Fly levelling is a way of obtaining the level difference between two point. Within this exercise there are 6 points at each of the 4 locations around the building. Fly level round the building and obtain the height of each of the 24 points around the building, relative to the benchmark, which has a height of 25.678m AOD.

Equipment Required

Process

1) Place the stave on the Temporary Bench Mark (TBM) and the level in an appropriate place moving towards A. Record this as a backsight and in the remarks section call it “TBM1 25.678m AOD” .

2) Move the stave past the level towards A, obtain the next reading and record this as a foresight.

Note: remember because the stave has moved, record this on a new line.

3) Move the level past the stave towards point A and record this as a backsight.

Note: As the stave has not moved, record this backsight on the same line as the previous foresight.

4) Repeat steps 2 and 3 until the level is next to the marks for the point A location.

5) Once at Point A, obtain a series of intermediate levels for each of the 6 points labelling them appropriately in the commends section as A₁,A_2…..A₆, until all points have been recorded.

Note: For the intermediate sights, as you move the stave each time, remember to do a new line.

6) Move the stave towards point B and record this as a foresight on a new line.

7) Keep leapfrogging with the level and stave until you reach point B.

8) Repeat these steps until you have obtained all readings on points B, C, and D.

9) Continue fly levelling round to the original bench mark you started. The last reading should be a foresight and on a new line.

10) Count the number of foresights and backsights and ensure that you have the same number of each.

11) Complete the quick check list below, to ensure your survey is accurate to 1mm per change point.

Key Points and Tips

1) Try and pace out when moving the stave or level and keep the number of paces between even. This will help minimise any errors from incorrectly levelling the instrument.
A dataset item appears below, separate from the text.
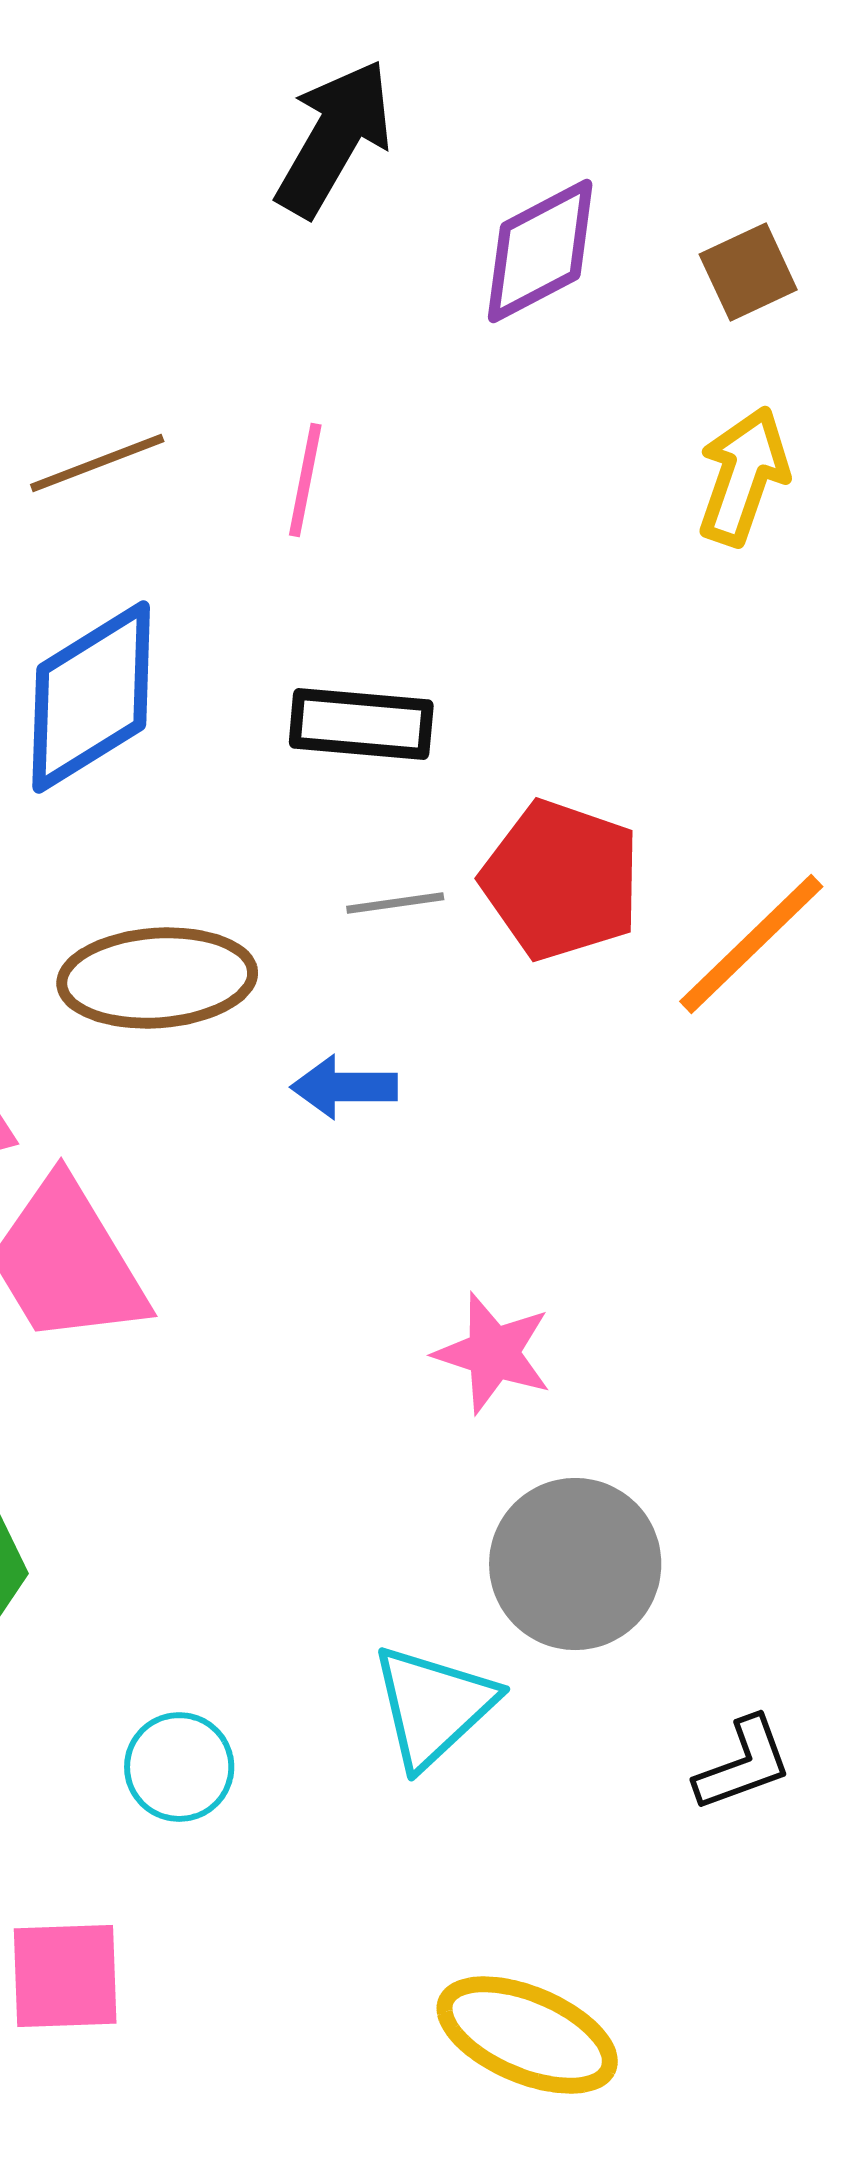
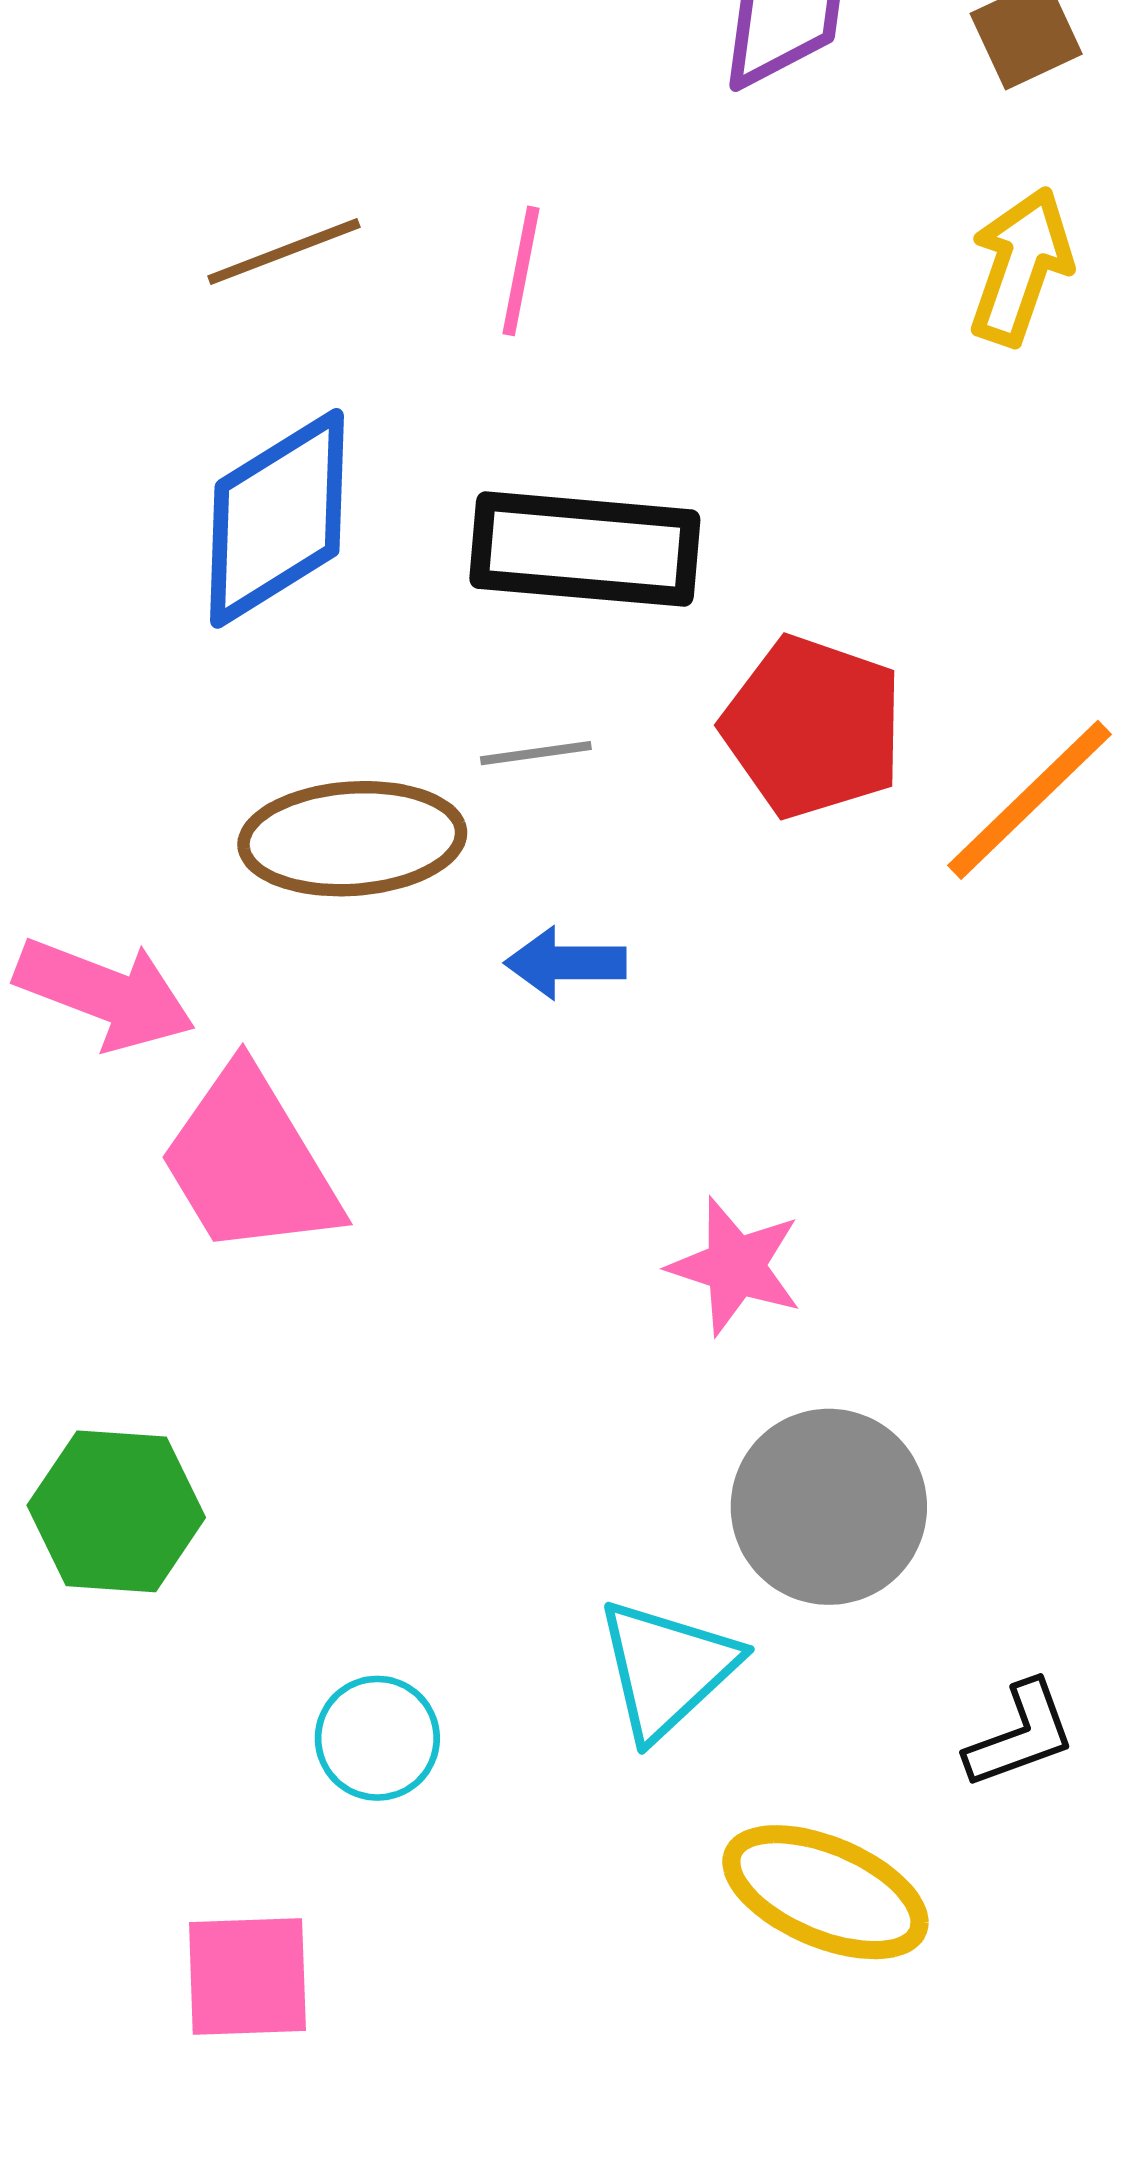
black rectangle: (361, 724) -> (585, 549), size x1.4
gray line: (395, 903) -> (536, 753), moved
yellow ellipse: (527, 2035) -> (825, 1892), moved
2) Plan set up locations to maximise visibility and simplicity, such as by setting up on the corner of a building to get visibility on both sides.

3) NEVER move both the instrument and the stave at the same time.

Booking Results

Bookkeeping is very important, if a book is correctly filled out errors can often be spotted. There are some rules to ensure that this can be easier:

· Each line in the book relates to a position on the ground for the stave, so if the stave moves, use a new line.

· If the stave stays in the same position, book the next result on the same line.

· The first reading obtained is always a backsight and this should be to a known point, e.g. a Temporary Bench Mark (TBM).

· The last reading should always be a foresight back on a known location. The known location can either be the same point used to start the survey or a different point on the ground with a known height.

· If multiple readings are taken from one level position, the middle results are intermediate sights.

· There should be an equal number of foresights and backsights at the end of the survey.

Example layout for fly levelling

Using the rules above, the below table can be used, with the first reading being a backsight and continually leapfrogging the level and stave (creating foresights and backsights) until ending on the final foresight. At the end of this we can see that there is an even number of each.

Quick Check

To check the error in a survey, obtain the sum of the backsights and the sum of the foresights. When you minus the foresight from the backsight, the difference will give the overall error within the survey.